During the DT-I event, F-35C Lightning II Joint Strike Fighter (JSF) the F-35 Lightning II Integrated Test Force (ITF) from Air Test and Evaluation Squadron 23 (VX-23) located at Naval Air Station (NAS) Patuxent River in Patuxent River, Maryland, tested the carrier suitability of the aircraft and its integration with carrier air and deck operations in the at-sea environment, achieving 100 percent of the threshold test points.
The aircraft demonstrated exceptional performance throughout its initial sea trails, accelerating the team's progress through the DT-I schedule and enabling them to conduct night operations - a milestone typically achieved during the second at-sea phase of developmental tests, as evidenced by the test schedules of the F/A-18 Hornet and F/A-18 E/F Super Hornet.
"We had such confidence in how the plane is flying that we lowered the weather minimums to what the fleet is actually using, knowing that when I lower my hook and come into the groove I'm going to trap," said Lt. Cmdr. Ted Dyckman, Navy test pilot. "That says a lot for the airplane. So, when it came time for night traps, we said the plane is ready and we launched it. It flew very well behind the ship. Even on the darkest night - pretty much as dark as you can get behind the boat. Two hook-down passes and two traps and that says it all right there. It's unheard of to conduct night ops on the first det."
"The engineers responsible for the aircraft's control laws at Pax (Patuxent) River and Fort Worth have done a phenomenal job designing a carefree aircraft from the pilot's perspective," said Cmdr. Tony Wilson, DT I Team Lead. "The F-35C's performance on the ball was revolutionary, providing carefree handling on approach. The Integrated Direct Lift Control (IDLC) allows ball control like no other aircraft. The control schemes of the F-35C provide a tool for the below average ball flyer to compete for top hook. And, Delta Flight Path is an innovative leap in aircraft flight controls - this command enables the F-35 to capture and maintain a glideslope, greatly reducing pilot workload, increasing safety margins during carrier approaches and reducing touchdown dispersion."
The cadre of DT-I test pilots logged a total of 39.2 flight hours as they conducted 33 flights featuring 124 catapults, 222 touch-and-go landings, and 124 arrestments. There were zero unintentional hook-down bolters, or missed attempts to catch an arresting wire on the flight deck. (Two hook-down, intentional bolters were conducted as part of the DT-I test plan.)
Successful carrier landings of the F-35C also point to an effective re-design of the once-troubled tailhook. Initial testing shore-based testing pointed toward tailhook design issues and the Atlantic Test Range (ATR) at NAS Patuxent River captured critical measurement data with their precision photogrammetric technology and modeling capabilities.
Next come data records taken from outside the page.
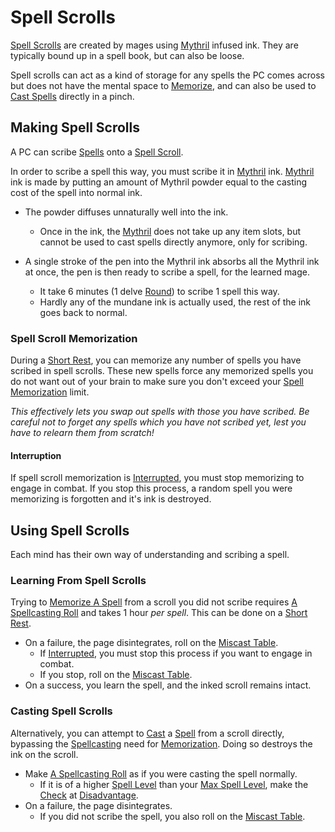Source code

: # Spell Scrolls
[Spell Scrolls](Spell%20Scrolls.md) are created by mages using [Mythril](Mythril.md) infused ink. They are typically bound up in a spell book, but can also be loose.

Spell scrolls can act as a kind of storage for any spells the PC comes across but does not have the mental space to [Memorize](Spell%20Memorization.md), and can also be used to [Cast Spells](Spell%20Scrolls.md#Casting%20Spell%20Scrolls) directly in a pinch.
## Making Spell Scrolls
A PC can scribe [Spells](Spells.md) onto a [Spell Scroll](Spell%20Scrolls.md).

In order to scribe a spell this way, you must scribe it in [Mythril](Mythril.md) ink. [Mythril](Mythril.md) ink is made by putting an amount of Mythril powder equal to the casting cost of the spell into normal ink. 
- The powder diffuses unnaturally well into the ink.
	- Once in the ink, the [Mythril](Mythril.md) does not take up any item slots, but cannot be used to cast spells directly anymore, only for scribing.

- A single stroke of the pen into the Mythril ink absorbs all the Mythril ink at once, the pen is then ready to scribe a spell, for the learned mage.
	- It take 6 minutes (1 delve [Round](../Game%20Procedures/Round.md)) to scribe 1 spell this way.
	- Hardly any of the mundane ink is actually used, the rest of the ink goes back to normal.
### Spell Scroll Memorization
During a [Short Rest](../Game%20Procedures/Resting.md#Short%20Rest), you can memorize any number of spells you have scribed in spell scrolls. These new spells force any memorized spells you do not want out of your brain to make sure you don't exceed your [Spell Memorization](Spell%20Memorization.md) limit.

*This effectively lets you swap out spells with those you have scribed. Be careful not to forget any spells which you have not scribed yet, lest you have to relearn them from scratch!*
#### Interruption
If spell scroll memorization is [Interrupted](../Game%20Procedures/Resting#Interruption), you must stop memorizing to engage in combat. If you stop this process, a random spell you were memorizing is forgotten and it's ink is destroyed.

## Using Spell Scrolls
Each mind has their own way of understanding and scribing a spell. 
### Learning From Spell Scrolls
Trying to [Memorize A Spell](Spell%20Memorization#Memorizing%20New%20Spells%20(Learning)) from a scroll you did not scribe requires [A Spellcasting Roll](Spellcasting.md#The%20Spellcasting%20Roll) and takes 1 hour *per spell*. This can be done on a [Short Rest](../Game%20Procedures/Resting.md#Short%20Rest).

- On a failure, the page disintegrates, roll on the [Miscast Table](Miscast%20Tables/!Miscast%20Tables.md).
	- If [Interrupted](../Game%20Procedures/Resting#Interruption), you must stop this process if you want to engage in combat.
	- If you stop, roll on the [Miscast Table](Miscast%20Tables/!Miscast%20Tables.md).
- On a success, you learn the spell, and the inked scroll remains intact.

### Casting Spell Scrolls
Alternatively, you can attempt to [Cast](Spellcasting.md) a [Spell](Spells.md) from a scroll directly, bypassing the [Spellcasting](Spellcasting.md) need for [Memorization](Spell%20Memorization.md). Doing so destroys the ink on the scroll.

- Make [A Spellcasting Roll](Spellcasting.md#The%20Spellcasting%20Roll) as if you were casting the spell normally.
	- If it is of a higher [Spell Level](Spell%20Level.md) than your [Max Spell Level](Spell%20Level.md#Max%20Spell%20Level), make the [Check](../Game%20Procedures/Check.md) at [Disadvantage](../Game%20Procedures/Dice%20Rolls/Disadvantage.md).
- On a failure, the page disintegrates.
	- If you did not scribe the spell, you also roll on the [Miscast Table](Miscast%20Tables/!Miscast%20Tables.md).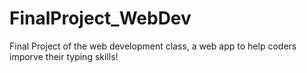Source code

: # FinalProject_WebDev
Final Project of the web development class, a web app to help coders imporve their typing skills!
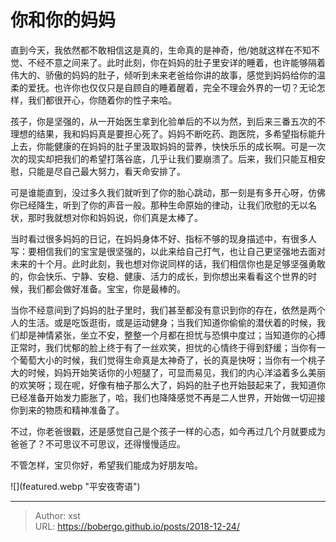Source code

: # 你和你的妈妈


直到今天，我依然都不敢相信这是真的，生命真的是神奇，他/她就这样在不知不觉、不经不意之间来了。此时此刻，你在妈妈的肚子里安详的睡着，也许能够隔着伟大的、骄傲的妈妈的肚子，倾听到未来老爸给你讲的故事，感觉到妈妈给你的温柔的爱抚。也许你也仅仅只是自顾自的睡着醒着，完全不理会外界的一切？无论怎样，我们都很开心，你随着你的性子来哈。

孩子，你是坚强的，从一开始医生拿到化验单后的不以为然，到后来三番五次的不理想的结果，我和妈妈真是要担心死了。妈妈不断吃药、跑医院，多希望指标能升上去，你能健康的在妈妈的肚子里汲取妈妈的营养，快快乐乐的成长啊。可是一次次的现实却把我们的希望打落谷底，几乎让我们要崩溃了。后来，我们只能互相安慰，只能是尽自己最大努力，看天命安排了。

可是谁能直到，没过多久我们就听到了你的胎心跳动，那一刻是有多开心呀，仿佛你已经降生，听到了你的声音一般。那种生命原始的律动，让我们欣慰的无以名状，那时我就想对你和妈妈说，你们真是太棒了。

当时看过很多妈妈的日记，在妈妈身体不好、指标不够的现身描述中，有很多人写：要相信我们的宝宝是很坚强的，以此来给自己打气，也让自己更坚强地去面对未来的十个月。此时此刻，我也想对你说同样的话，我们相信你也是足够坚强勇敢的，你会快乐、宁静、安稳、健康、活力的成长，到你想出来看看这个世界的时候，我们都会做好准备。宝宝，你是最棒的。

当你不经意间到了妈妈的肚子里时，我们甚至都没有意识到你的存在，依然是两个人的生活。或是吃饭逛街，或是运动健身；当我们知道你偷偷的潜伏着的时候，我们却是神情紧张，坐立不安，整整一个月都在担忧与恐惧中度过；当知道你的心搏正常时，我们忧郁的脸上终于有了一丝欢笑，担忧的心情终于得到舒缓；当你有一个葡萄大小的时候，我们觉得生命真是太神奇了，长的真是快呀；当你有一个桃子大的时候，妈妈开始笑话你的小短腿了，可显而易见，我们的内心洋溢着多么美丽的欢笑呀；现在呢，好像有柚子那么大了，妈妈的肚子也开始鼓起来了，我知道你已经准备开始发力膨胀了，哈，我们也降降感觉不再是二人世界，开始做一切迎接你到来的物质和精神准备了。

不过，你老爸很戳，还是感觉自己是个孩子一样的心态，如今再过几个月就要成为爸爸了？不可思议不可思议，还得慢慢适应。

不管怎样，宝贝你好，希望我们能成为好朋友哈。

![](featured.webp &#34;平安夜寄语&#34;)

---

> Author: xst  
> URL: https://bobergo.github.io/posts/2018-12-24/  

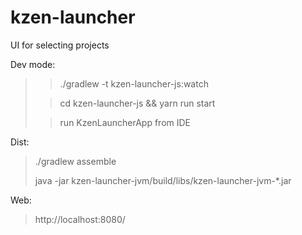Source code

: # kzen-launcher
UI for selecting projects

Dev mode:
> > ./gradlew -t kzen-launcher-js:watch
>
> > cd kzen-launcher-js && yarn run start 
>
> > run KzenLauncherApp from IDE

Dist:
> ./gradlew assemble
>
> java -jar kzen-launcher-jvm/build/libs/kzen-launcher-jvm-*.jar

Web:
> http://localhost:8080/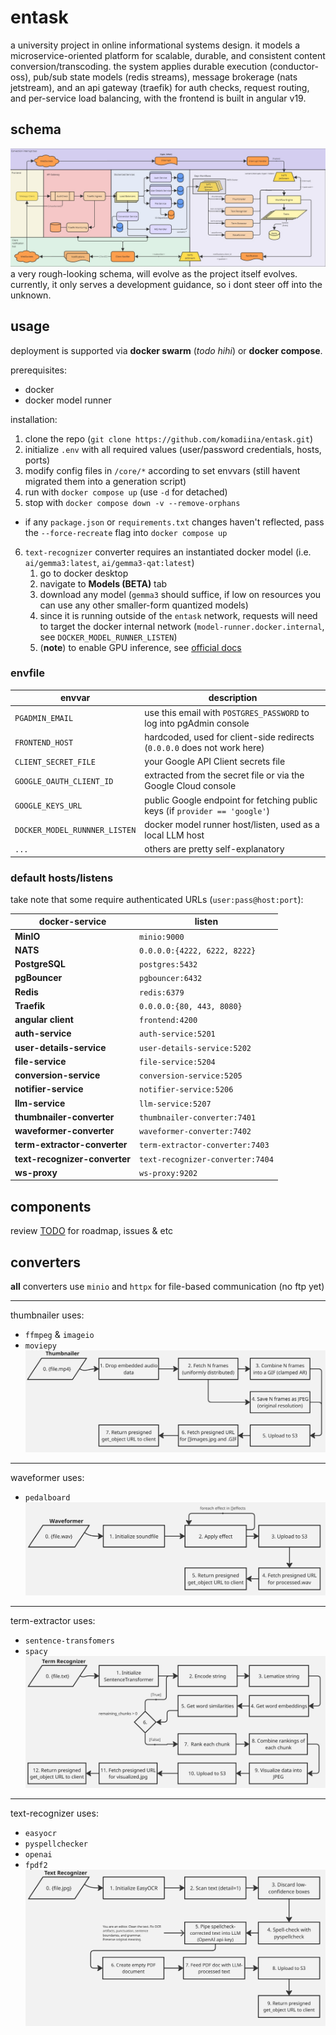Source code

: # entask
a university project in online informational systems design. it models a microservice-oriented platform for scalable, durable, and consistent content conversion/transcoding. the system applies durable execution (conductor-oss), pub/sub state models (redis streams), message brokerage (nats jetstream), and an api gateway (traefik) for auth checks, request routing, and per-service load balancing, with the frontend is built in angular v19.


## schema
![entask-diagram](docs/entask-diagram.jpg)
a very rough-looking schema, will evolve as the project itself evolves. currently, it only serves a development guidance, so i dont steer off into the unknown.


## usage
deployment is supported via **docker swarm** (*todo hihi*) or **docker compose**.

prerequisites:
  - docker
  - docker model runner

installation:
  1. clone the repo (`git clone https://github.com/komadiina/entask.git`)
  2. initialize `.env` with all required values (user/password credentials, hosts, ports)
  3. modify config files in `/core/*` according to set envvars (still havent migrated them into a generation script)
  4. run with `docker compose up` (use `-d` for detached)
  5. stop with `docker compose down -v --remove-orphans`
  - if any `package.json` or `requirements.txt` changes haven't reflected, pass the `--force-recreate` flag into `docker compose up`
  6. `text-recognizer` converter requires an instantiated docker model (i.e. `ai/gemma3:latest`, `ai/gemma3-qat:latest`)
     1. go to docker desktop
     2. navigate to **Models (BETA)** tab
     3. download any model (`gemma3` should suffice, if low on resources you can use any other smaller-form quantized models)
     4. since it is running outside of the `entask` network, requests will need to target the docker internal network (`model-runner.docker.internal`, see `DOCKER_MODEL_RUNNER_LISTEN`)
     5. (**note**) to enable GPU inference, see [official docs](https://docs.docker.com/ai/model-runner/)

### envfile

| envvar                      |  description                                                                |
|-----------------------------|-----------------------------------------------------------------------------|
| `PGADMIN_EMAIL`             | use this email with `POSTGRES_PASSWORD` to log into pgAdmin console         |
| `FRONTEND_HOST`             | hardcoded, used for client-side redirects (`0.0.0.0` does not work here)    |
| `CLIENT_SECRET_FILE`        | your Google API Client secrets file                                         |
| `GOOGLE_OAUTH_CLIENT_ID`    | extracted from the secret file or via the Google Cloud console              |
| `GOOGLE_KEYS_URL`           | public Google endpoint for fetching public keys (if `provider == 'google'`) |
| `DOCKER_MODEL_RUNNNER_LISTEN` | docker model runner host/listen, used as a local LLM host                   |
| `...`                       | others are pretty self-explanatory                                          |

### default hosts/listens

take note that some require authenticated URLs (`user:pass@host:port`):

| docker-service                | listen                            |
|-------------------------|---------------------------------------|
| **MinIO**              | `minio:9000`                         |
| **NATS**               | `0.0.0.0:{4222, 6222, 8222}`         |
| **PostgreSQL**         | `postgres:5432`                      |
| **pgBouncer**          | `pgbouncer:6432`                     |
| **Redis**              | `redis:6379`                         |
| **Traefik**            | `0.0.0.0:{80, 443, 8080}`            |
| **angular client**      | `frontend:4200`                     |
| **auth-service**       | `auth-service:5201`                  |
| **user-details-service** | `user-details-service:5202`        |
| **file-service**       | `file-service:5204`                  |
| **conversion-service** | `conversion-service:5205`            |
| **notifier-service**   | `notifier-service:5206`              |
| **llm-service**         | `llm-service:5207`                  |
| **thumbnailer-converter** | `thumbnailer-converter:7401`      |
| **waveformer-converter** | `waveformer-converter:7402`        |
| **term-extractor-converter** | `term-extractor-converter:7403`  |
| **text-recognizer-converter** | `text-recognizer-converter:7404` |
| **ws-proxy**            | `ws-proxy:9202`                     |


## components
review [TODO](./todo.md) for roadmap, issues & etc


## converters
**all** converters use `minio` and `httpx` for file-based communication (no ftp yet)

___

thumbnailer uses:
- `ffmpeg` & `imageio`
- `moviepy`
![flow-thumbnailer](./docs/thumbnailer-flow.jpg)

___

waveformer uses:
- `pedalboard`
![flow-waveformer](./docs/waveformer-flow.jpg)

___

term-extractor uses:
- `sentence-transfomers`
- `spacy`
![flow-term-extractor](./docs/term-extractor-flow.jpg)

___

text-recognizer uses:
- `easyocr`
- `pyspellchecker`
- `openai`
- `fpdf2`
![flow-text-recognizer](./docs/text-recognizer-flow.jpg)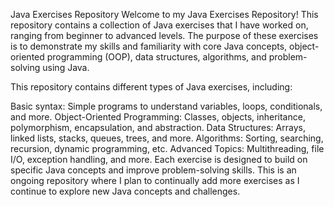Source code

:Java Exercises Repository
Welcome to my Java Exercises Repository! This repository contains a collection of Java exercises that I have worked on, ranging from beginner to advanced levels. The purpose of these exercises is to demonstrate my skills and familiarity with core Java concepts, object-oriented programming (OOP), data structures, algorithms, and problem-solving using Java.

This repository contains different types of Java exercises, including:

Basic syntax: Simple programs to understand variables, loops, conditionals, and more.
Object-Oriented Programming: Classes, objects, inheritance, polymorphism, encapsulation, and abstraction.
Data Structures: Arrays, linked lists, stacks, queues, trees, and more.
Algorithms: Sorting, searching, recursion, dynamic programming, etc.
Advanced Topics: Multithreading, file I/O, exception handling, and more.
Each exercise is designed to build on specific Java concepts and improve problem-solving skills. This is an ongoing repository where I plan to continually add more exercises as I continue to explore new Java concepts and challenges.
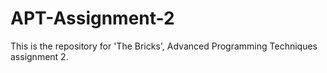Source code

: # APT-Assignment-2
This is the repository for 'The Bricks', Advanced Programming Techniques assignment 2.
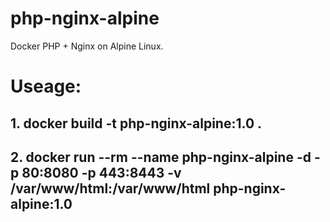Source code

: # php-nginx-alpine
Docker PHP + Nginx on Alpine Linux.

# Useage:

## 1. docker build -t php-nginx-alpine:1.0 .
## 2. docker run --rm --name php-nginx-alpine -d -p 80:8080 -p 443:8443 -v /var/www/html:/var/www/html php-nginx-alpine:1.0



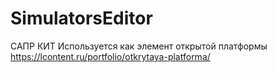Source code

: # SimulatorsEditor

САПР КИТ 
Используется как элемент открытой платформы https://lcontent.ru/portfolio/otkrytaya-platforma/
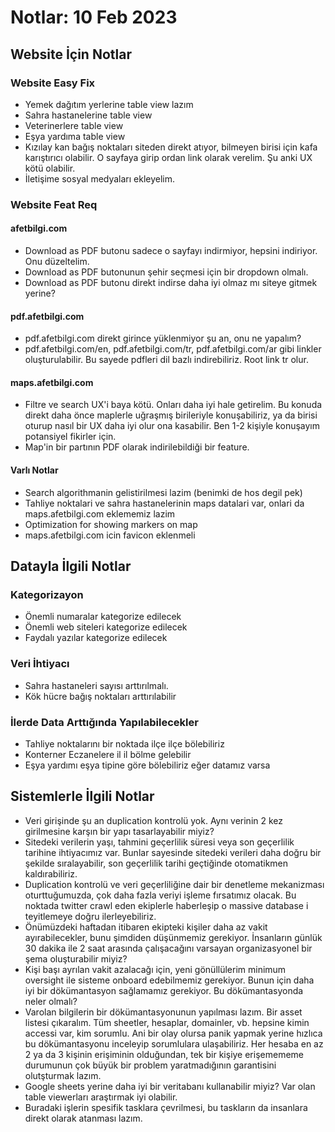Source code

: # Notlar: 10 Feb 2023

## Website İçin Notlar

### Website Easy Fix

- Yemek dağıtım yerlerine table view lazım
- Sahra hastanelerine table view
- Veterinerlere table view
- Eşya yardıma table view
- Kızılay kan bağış noktaları siteden direkt atıyor, bilmeyen birisi için kafa karıştırıcı olabilir. O sayfaya girip ordan link olarak verelim. Şu anki UX kötü olabilir.
- İletişime sosyal medyaları ekleyelim.

### Website Feat Req

#### afetbilgi.com

- Download as PDF butonu sadece o sayfayı indirmiyor, hepsini indiriyor. Onu düzeltelim.
- Download as PDF butonunun şehir seçmesi için bir dropdown olmalı.
- Download as PDF butonu direkt indirse daha iyi olmaz mı siteye gitmek yerine?

#### pdf.afetbilgi.com

- pdf.afetbilgi.com direkt girince yüklenmiyor şu an, onu ne yapalım?
- pdf.afetbilgi.com/en, pdf.afetbilgi.com/tr, pdf.afetbilgi.com/ar gibi linkler oluşturulabilir. Bu sayede pdfleri dil bazlı indirebiliriz. Root link tr olur.

#### maps.afetbilgi.com

- Filtre ve search UX'i baya kötü. Onları daha iyi hale getirelim. Bu konuda direkt daha önce maplerle uğraşmış birileriyle konuşabiliriz, ya da birisi oturup nasıl bir UX daha iyi olur ona kasabilir. Ben 1-2 kişiyle konuşayım potansiyel fikirler için.
- Map'in bir partının PDF olarak indirilebildiği bir feature.

#### Varlı Notlar

- Search algorithmanin gelistirilmesi lazim (benimki de hos degil pek)
- Tahliye noktalari ve sahra hastanelerinin maps datalari var, onlari da maps.afetbilgi.com eklememiz lazim
- Optimization for showing markers on map
- maps.afetbilgi.com icin favicon eklenmeli

## Datayla İlgili Notlar

### Kategorizayon

- Önemli numaralar kategorize edilecek
- Önemli web siteleri kategorize edilecek
- Faydalı yazılar kategorize edilecek

### Veri İhtiyacı

- Sahra hastaneleri sayısı arttırılmalı.
- Kök hücre bağış noktaları arttırılabilir

### İlerde Data Arttığında Yapılabilecekler

- Tahliye noktalarını bir noktada ilçe ilçe bölebiliriz
- Konterner Eczanelere il il bölme gelebilir
- Eşya yardımı eşya tipine göre bölebiliriz eğer datamız varsa

## Sistemlerle İlgili Notlar

- Veri girişinde şu an duplication kontrolü yok. Aynı verinin 2 kez girilmesine karşın bir yapı tasarlayabilir miyiz?
- Sitedeki verilerin yaşı, tahmini geçerlilik süresi veya son geçerlilik tarihine ihtiyacımız var. Bunlar sayesinde sitedeki verileri daha doğru bir şekilde sıralayabilir, son geçerlilik tarihi geçtiğinde otomatikmen kaldırabiliriz.
- Duplication kontrolü ve veri geçerliliğine dair bir denetleme mekanizması oturttuğumuzda, çok daha fazla veriyi işleme fırsatımız olacak. Bu noktada twitter crawl eden ekiplerle haberleşip o massive database i teyitlemeye doğru ilerleyebiliriz.
- Önümüzdeki haftadan itibaren ekipteki kişiler daha az vakit ayırabilecekler, bunu şimdiden düşünmemiz gerekiyor. İnsanların günlük 30 dakika ile 2 saat arasında çalışacağını varsayan organizasyonel bir şema oluşturabilir miyiz?
- Kişi başı ayrılan vakit azalacağı için, yeni gönüllülerim minimum oversight ile sisteme onboard edebilmemiz gerekiyor. Bunun için daha iyi bir dökümantasyon sağlamamız gerekiyor. Bu dökümantasyonda neler olmalı?
- Varolan bilgilerin bir dökümantasyonunun yapılması lazım. Bir asset listesi çıkaralım. Tüm sheetler, hesaplar, domainler, vb. hepsine kimin accessi var, kim sorumlu. Ani bir olay olursa panik yapmak yerine hızlıca bu dökümantasyonu inceleyip sorumlulara ulaşabiliriz. Her hesaba en az 2 ya da 3 kişinin erişiminin olduğundan, tek bir kişiye erişemememe durumunun çok büyük bir problem yaratmadığının garantisini olutşturmak lazım.
- Google sheets yerine daha iyi bir veritabanı kullanabilir miyiz? Var olan table viewerları araştırmak iyi olabilir.
- Buradaki işlerin spesifik tasklara çevrilmesi, bu taskların da insanlara direkt olarak atanması lazım.
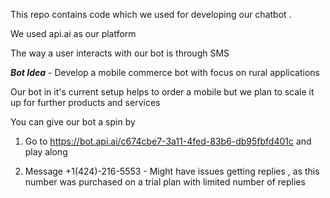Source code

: This repo contains code which we used for developing our chatbot . 

We used api.ai as our platform  

The way a user interacts with our bot is through SMS

***Bot Idea*** - Develop a mobile commerce bot with focus on rural applications 

Our bot in it's current setup helps to order a mobile but we plan to scale it up for further products and services

You can give our bot a spin by 

1. Go to https://bot.api.ai/c674cbe7-3a11-4fed-83b6-db95fbfd401c and play along

2. Message +1(424)-216-5553 - Might have issues getting replies , as this number was purchased on a trial plan with limited number of replies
The re-design collaboration between Lockheed Martin and Fokker Technologies of the Netherlands - with insight and participation by Navy airworthiness engineers - has yielded a preponderance of three-wire landings during DT-I and firmly established the success of the redesign.
The goal of DT-I, the first of three at-sea test phases planned for the F-35C, was to collect environmental data through added instrumentation to measure the F-35C's integration to flight deck operations and to further define the F-35C's operating parameters aboard the aircraft carrier. A thorough assessment of how well the F-35C operated in the shipboard environment will advise the Navy of any adjustments necessary to ensure that the fifth-generation fighter is fully capable and ready to deploy to the fleet in 2018.